The point is that once democracy, and democratic institutions and processes get corrupted, it tends to be a slippery slope, with a very unpleasant end, that exacts its tolls not only on countries, but on the lives and relationships of individuals. Aminatta Forna's book is a pithy and personal account of exactly how this happens.

Rating: 5 stars
Summary: Making sense of the senseless
Review: From a certain point of view Africa seems like such an enigma - the forgotten continent. Through an amazing memoir--detective story this book brings light and understanding to a so much of what is going on there - as well as being an exceptional read. The story of the author's father (a political dissident) and his fate at the hands of a corrupt regime is meticulously researched and compelling told. No stone is left unturned, no detail ommitted. For all people everywhere it is a fascinating study of corruption and what it does.

Rating: 5 stars
Summary: A conspiracy of silence
Review: I first heard about this book travelling in Uganda where it was recommended to me. It is the story of a woman, Aminatta Forna, who sets out to discover the truth behind her father's execution in Sierra Leone in 1975 for treason. As she traces and lays bare her country's past and the events which led Sierra Leone into civil war, so she gradually discovers that her father's death was nothing less than a judicial murder. Her family's fate and the country's fate are intertwined. And in both case the intervening years have produced only silence. Silence from those responsible for her father's death ( and compellingly she tracks down the survivors one by one). Silence, too, from a generation who were complicit in the death of a nation, who reaped the benefits of a kleptocracy, including the many who cast themselves in the role of 'good men who did nothing'. The same story is played out wherever tyranny has succeeded: from Amin's Uganda to Pinochet's Chile. Every succeeding generation must learn to hold past generations accountable, to ask of each and every one: 'what did you do to prevent this?'. It is the only way to break the cycle. It is an important book for all these reasons and also because it is disturbingly, beautifully, hauntingly written.

Rating: 4 stars
Summary: Compelling, but....
Review: It is a difficult topic to write about, that relationship between father and daughter. In this case, the narrative is compelling and intensely personal, so much so that it is difficult to get a sense of who Mohammed Forna actually was. Sierra Leone, contrary to its image in the media, was a complex society, and the whole relationship of the Creoles and the 'upline' people is at the very centre of the post colonial struggle. Ms. Forna treats very very lightly with that.

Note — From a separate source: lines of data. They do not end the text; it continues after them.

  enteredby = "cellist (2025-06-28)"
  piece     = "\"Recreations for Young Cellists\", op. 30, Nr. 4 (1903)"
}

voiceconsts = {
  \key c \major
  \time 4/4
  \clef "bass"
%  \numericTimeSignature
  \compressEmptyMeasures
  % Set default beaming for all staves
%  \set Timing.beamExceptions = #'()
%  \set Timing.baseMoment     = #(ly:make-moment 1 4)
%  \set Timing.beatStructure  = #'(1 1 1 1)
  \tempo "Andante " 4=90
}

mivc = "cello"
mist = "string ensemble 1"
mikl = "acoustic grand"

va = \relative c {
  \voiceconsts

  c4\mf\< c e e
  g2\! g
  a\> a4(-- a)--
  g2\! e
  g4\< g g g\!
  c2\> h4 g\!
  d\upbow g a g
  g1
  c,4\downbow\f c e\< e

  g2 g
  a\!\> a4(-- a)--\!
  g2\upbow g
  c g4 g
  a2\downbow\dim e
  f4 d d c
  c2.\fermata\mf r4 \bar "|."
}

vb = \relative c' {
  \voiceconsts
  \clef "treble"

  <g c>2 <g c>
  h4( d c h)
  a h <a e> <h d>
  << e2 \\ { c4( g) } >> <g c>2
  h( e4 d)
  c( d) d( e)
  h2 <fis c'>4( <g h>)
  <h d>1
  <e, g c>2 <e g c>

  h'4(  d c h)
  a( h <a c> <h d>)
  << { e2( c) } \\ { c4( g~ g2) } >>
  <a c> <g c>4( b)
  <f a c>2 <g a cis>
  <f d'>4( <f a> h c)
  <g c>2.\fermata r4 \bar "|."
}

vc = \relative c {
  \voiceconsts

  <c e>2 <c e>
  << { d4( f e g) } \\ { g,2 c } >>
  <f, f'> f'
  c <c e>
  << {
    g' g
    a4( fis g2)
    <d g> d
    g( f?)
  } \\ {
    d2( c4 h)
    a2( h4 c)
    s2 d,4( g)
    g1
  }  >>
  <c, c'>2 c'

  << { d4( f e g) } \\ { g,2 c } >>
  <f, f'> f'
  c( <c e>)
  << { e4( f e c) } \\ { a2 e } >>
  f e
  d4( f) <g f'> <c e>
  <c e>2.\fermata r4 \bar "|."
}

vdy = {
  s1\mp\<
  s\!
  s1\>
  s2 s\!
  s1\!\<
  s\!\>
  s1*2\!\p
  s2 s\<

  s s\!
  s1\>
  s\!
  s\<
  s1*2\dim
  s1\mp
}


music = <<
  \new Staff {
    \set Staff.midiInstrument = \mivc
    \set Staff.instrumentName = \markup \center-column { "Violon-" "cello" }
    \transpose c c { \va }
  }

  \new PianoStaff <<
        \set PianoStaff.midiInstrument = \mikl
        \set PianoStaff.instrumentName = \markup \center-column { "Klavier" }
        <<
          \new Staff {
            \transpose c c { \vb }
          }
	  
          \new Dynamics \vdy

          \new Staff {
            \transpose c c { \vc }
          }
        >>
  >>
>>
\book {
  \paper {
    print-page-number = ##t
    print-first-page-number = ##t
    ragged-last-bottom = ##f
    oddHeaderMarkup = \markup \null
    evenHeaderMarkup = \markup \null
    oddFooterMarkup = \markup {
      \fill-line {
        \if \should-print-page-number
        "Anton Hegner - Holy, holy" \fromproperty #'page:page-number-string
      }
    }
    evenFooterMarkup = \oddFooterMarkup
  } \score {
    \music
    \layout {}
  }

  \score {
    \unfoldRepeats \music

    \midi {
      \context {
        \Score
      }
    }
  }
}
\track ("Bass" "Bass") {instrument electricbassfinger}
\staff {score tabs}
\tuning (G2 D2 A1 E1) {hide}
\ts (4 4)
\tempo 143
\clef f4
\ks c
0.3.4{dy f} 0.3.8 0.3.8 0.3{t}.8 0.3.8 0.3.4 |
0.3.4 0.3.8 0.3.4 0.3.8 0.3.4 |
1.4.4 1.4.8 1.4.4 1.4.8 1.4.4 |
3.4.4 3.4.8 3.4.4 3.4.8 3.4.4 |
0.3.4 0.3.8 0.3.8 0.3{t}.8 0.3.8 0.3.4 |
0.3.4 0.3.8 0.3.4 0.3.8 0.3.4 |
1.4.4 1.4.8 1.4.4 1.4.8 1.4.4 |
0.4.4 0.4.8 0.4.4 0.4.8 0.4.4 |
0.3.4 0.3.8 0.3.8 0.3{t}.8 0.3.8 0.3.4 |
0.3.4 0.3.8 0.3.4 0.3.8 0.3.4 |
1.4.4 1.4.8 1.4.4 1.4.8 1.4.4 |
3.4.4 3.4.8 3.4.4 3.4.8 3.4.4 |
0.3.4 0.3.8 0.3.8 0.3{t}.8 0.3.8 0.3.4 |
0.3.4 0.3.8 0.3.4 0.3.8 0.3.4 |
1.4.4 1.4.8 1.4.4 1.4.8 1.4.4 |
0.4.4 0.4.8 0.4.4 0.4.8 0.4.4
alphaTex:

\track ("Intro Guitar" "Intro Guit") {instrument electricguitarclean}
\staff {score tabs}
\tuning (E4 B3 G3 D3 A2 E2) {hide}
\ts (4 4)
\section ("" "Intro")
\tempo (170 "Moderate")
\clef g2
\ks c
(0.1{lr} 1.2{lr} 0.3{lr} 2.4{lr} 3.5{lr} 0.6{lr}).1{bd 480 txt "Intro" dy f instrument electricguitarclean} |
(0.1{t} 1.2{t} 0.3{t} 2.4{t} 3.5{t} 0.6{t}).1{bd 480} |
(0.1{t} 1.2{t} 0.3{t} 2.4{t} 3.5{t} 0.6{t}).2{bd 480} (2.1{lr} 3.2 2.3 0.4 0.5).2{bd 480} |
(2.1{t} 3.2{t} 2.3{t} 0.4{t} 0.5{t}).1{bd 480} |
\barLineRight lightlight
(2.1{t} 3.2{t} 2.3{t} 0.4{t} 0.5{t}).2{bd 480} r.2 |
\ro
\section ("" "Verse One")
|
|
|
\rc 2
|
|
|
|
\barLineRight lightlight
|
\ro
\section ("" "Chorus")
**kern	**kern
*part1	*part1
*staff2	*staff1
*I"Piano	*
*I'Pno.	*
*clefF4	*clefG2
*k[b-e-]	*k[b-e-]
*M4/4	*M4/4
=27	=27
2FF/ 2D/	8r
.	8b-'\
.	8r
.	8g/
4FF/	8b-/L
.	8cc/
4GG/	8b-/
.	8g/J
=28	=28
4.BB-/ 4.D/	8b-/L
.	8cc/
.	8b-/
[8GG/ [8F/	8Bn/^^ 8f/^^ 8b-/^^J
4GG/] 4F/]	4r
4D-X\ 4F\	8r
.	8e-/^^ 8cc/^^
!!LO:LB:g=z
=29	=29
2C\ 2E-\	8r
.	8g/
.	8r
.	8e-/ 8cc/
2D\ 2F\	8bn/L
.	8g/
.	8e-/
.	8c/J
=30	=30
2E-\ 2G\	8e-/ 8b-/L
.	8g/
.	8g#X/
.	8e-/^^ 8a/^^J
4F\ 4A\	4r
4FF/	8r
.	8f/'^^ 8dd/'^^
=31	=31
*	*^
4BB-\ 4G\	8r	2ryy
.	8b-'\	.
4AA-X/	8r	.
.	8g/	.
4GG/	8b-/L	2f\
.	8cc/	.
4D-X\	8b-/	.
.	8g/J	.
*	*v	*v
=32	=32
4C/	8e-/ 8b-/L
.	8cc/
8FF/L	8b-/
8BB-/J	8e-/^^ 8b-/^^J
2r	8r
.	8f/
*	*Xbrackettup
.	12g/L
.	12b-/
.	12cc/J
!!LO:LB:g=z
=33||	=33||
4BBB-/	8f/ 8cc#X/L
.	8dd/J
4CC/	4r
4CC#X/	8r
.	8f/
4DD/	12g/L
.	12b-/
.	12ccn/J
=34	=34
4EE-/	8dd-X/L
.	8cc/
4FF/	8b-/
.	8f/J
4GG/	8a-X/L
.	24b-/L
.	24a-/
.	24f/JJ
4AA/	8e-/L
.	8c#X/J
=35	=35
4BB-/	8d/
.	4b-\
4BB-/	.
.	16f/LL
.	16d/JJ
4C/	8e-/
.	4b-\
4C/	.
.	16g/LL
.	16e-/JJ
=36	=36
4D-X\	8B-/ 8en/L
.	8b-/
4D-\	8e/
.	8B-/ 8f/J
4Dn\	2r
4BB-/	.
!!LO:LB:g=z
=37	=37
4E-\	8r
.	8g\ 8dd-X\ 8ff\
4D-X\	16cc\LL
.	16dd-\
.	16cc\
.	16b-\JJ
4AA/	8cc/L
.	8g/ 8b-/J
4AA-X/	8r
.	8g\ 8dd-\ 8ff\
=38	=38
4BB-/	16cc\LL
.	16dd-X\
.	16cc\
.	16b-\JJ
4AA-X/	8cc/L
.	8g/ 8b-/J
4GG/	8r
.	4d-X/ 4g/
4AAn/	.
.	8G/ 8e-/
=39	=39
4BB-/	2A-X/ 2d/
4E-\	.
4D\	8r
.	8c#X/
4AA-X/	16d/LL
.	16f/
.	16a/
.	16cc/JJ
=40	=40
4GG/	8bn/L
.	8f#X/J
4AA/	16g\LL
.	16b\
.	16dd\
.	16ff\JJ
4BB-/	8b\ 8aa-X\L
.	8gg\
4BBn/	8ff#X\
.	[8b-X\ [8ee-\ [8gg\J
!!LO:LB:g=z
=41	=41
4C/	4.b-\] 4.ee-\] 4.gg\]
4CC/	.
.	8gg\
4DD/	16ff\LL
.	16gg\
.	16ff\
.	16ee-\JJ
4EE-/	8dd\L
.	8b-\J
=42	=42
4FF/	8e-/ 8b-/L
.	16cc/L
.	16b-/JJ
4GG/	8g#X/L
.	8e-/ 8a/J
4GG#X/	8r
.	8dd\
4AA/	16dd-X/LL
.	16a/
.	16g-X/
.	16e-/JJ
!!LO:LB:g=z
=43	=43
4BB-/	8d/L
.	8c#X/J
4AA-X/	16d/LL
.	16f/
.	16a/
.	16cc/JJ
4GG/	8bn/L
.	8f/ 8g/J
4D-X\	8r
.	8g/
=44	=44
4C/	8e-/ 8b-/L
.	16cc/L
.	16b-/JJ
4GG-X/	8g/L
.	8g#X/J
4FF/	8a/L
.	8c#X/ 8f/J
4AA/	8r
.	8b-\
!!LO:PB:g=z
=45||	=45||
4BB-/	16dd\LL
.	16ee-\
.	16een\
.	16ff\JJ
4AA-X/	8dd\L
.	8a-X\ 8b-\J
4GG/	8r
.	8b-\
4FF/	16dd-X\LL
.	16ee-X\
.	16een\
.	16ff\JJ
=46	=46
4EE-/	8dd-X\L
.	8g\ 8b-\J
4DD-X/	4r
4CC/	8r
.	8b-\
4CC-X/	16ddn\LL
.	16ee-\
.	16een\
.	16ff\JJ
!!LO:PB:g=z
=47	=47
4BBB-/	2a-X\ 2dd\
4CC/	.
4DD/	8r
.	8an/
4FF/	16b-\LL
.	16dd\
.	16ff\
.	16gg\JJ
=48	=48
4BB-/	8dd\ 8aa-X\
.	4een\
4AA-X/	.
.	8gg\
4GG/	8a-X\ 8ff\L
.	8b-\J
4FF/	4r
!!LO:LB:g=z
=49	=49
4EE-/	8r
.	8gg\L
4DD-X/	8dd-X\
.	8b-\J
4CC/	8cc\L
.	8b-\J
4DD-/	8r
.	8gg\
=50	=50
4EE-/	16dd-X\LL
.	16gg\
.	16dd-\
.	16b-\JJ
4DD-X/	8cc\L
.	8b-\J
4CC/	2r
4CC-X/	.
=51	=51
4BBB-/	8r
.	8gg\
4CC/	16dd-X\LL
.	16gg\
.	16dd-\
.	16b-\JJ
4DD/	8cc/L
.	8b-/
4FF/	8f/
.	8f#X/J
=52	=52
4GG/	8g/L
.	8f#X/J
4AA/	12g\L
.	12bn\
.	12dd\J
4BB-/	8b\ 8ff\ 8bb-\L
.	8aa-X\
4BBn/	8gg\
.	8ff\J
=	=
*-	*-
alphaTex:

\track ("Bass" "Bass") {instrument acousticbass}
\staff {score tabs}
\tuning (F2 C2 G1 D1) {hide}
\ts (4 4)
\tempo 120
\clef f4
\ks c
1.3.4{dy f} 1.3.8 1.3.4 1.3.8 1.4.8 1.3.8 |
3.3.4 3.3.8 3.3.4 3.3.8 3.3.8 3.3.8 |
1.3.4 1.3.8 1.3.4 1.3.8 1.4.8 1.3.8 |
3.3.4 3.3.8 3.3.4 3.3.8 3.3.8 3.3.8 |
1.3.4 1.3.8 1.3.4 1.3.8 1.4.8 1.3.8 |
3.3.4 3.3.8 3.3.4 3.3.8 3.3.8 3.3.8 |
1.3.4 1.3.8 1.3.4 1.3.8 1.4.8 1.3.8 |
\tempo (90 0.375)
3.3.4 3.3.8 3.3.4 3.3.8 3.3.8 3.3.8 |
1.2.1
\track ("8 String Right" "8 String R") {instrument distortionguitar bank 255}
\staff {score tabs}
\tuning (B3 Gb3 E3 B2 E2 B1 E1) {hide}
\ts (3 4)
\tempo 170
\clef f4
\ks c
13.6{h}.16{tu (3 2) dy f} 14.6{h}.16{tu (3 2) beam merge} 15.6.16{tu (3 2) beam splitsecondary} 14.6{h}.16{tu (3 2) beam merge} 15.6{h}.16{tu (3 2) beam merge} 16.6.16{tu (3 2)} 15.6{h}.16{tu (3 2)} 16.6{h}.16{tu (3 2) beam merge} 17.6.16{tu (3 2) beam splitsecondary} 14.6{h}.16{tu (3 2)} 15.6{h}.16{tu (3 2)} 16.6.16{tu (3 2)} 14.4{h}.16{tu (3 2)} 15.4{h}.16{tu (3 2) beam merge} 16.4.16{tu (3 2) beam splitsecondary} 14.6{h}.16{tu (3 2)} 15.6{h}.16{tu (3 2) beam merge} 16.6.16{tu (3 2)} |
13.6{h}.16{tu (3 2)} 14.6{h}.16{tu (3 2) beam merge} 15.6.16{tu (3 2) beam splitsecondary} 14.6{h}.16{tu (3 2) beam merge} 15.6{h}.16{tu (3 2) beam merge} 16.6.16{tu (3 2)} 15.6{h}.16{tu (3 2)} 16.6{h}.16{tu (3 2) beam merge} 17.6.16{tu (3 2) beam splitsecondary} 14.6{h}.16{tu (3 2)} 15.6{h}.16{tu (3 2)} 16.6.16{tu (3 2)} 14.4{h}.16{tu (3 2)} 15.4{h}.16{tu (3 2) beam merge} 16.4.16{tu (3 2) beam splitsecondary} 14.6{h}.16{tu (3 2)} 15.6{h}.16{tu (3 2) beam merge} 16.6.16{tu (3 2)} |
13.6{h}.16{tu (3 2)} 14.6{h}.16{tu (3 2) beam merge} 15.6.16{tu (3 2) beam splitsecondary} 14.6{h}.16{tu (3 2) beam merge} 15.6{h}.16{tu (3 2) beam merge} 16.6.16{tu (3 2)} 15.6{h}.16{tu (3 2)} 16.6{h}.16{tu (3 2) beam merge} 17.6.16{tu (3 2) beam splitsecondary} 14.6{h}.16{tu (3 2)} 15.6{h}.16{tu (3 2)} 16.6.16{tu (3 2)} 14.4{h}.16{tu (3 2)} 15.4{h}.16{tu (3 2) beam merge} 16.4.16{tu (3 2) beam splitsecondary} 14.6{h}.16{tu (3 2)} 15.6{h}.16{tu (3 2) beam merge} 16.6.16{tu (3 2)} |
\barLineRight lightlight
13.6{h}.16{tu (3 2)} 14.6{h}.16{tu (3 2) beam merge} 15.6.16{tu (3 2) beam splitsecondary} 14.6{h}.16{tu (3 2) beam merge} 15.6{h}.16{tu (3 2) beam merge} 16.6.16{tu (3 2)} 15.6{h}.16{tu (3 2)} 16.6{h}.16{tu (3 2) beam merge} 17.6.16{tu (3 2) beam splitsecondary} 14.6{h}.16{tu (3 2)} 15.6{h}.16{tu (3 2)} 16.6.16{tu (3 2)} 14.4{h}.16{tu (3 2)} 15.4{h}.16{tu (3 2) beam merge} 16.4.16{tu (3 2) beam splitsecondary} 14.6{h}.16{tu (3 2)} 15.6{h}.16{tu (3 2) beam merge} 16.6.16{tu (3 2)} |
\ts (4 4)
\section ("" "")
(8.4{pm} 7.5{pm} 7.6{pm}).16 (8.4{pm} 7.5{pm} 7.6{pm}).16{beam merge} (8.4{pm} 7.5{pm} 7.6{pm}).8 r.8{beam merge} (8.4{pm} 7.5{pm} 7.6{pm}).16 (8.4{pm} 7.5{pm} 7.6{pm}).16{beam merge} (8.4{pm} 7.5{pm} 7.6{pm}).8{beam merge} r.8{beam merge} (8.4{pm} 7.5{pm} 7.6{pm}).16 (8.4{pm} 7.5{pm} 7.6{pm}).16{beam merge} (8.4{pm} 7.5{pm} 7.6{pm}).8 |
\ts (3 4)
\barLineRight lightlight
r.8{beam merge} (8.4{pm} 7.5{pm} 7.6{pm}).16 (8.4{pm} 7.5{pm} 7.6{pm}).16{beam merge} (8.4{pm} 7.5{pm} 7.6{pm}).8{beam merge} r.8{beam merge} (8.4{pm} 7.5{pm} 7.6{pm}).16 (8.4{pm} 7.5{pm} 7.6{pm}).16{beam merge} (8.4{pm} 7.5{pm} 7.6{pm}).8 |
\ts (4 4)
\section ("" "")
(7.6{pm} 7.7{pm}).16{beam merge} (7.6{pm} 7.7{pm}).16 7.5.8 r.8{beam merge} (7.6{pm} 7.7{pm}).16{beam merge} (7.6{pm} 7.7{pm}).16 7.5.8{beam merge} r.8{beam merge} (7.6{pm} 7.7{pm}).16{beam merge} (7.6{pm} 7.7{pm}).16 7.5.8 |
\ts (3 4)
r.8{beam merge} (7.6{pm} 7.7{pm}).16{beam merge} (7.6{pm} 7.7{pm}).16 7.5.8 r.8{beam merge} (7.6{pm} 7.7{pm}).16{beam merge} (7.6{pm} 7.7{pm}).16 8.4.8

On the whole, even though she documents her hurts and slights growing up as a child of colour in the United Kingdom, for me, a child of Ghana and to a lesser extent, Sierra Leone in the same time frame as Ms. Forna, there is a sense that she had little or no idea of what was going on, apart from the hero worship of her father, which is , of course , understandable.

Through her prose, though, I am able to relive those times in Sierra Leone - who can forget Mile 91, Kissy Road, Connaught Hospital, Lumley Beach! The diamond smuggling which is at the very heart of the tragedy. It is easy to forget that no one in Sierra Leone, especially not the rural poor, is capable of making a bullet, let alone a gun. So who profits? And for what? That is at the very centre of the tragedy. The Tiny Rolands, with their footprints all over Zimbabwe, Sierra Leone, Botswana - they are the ones who do.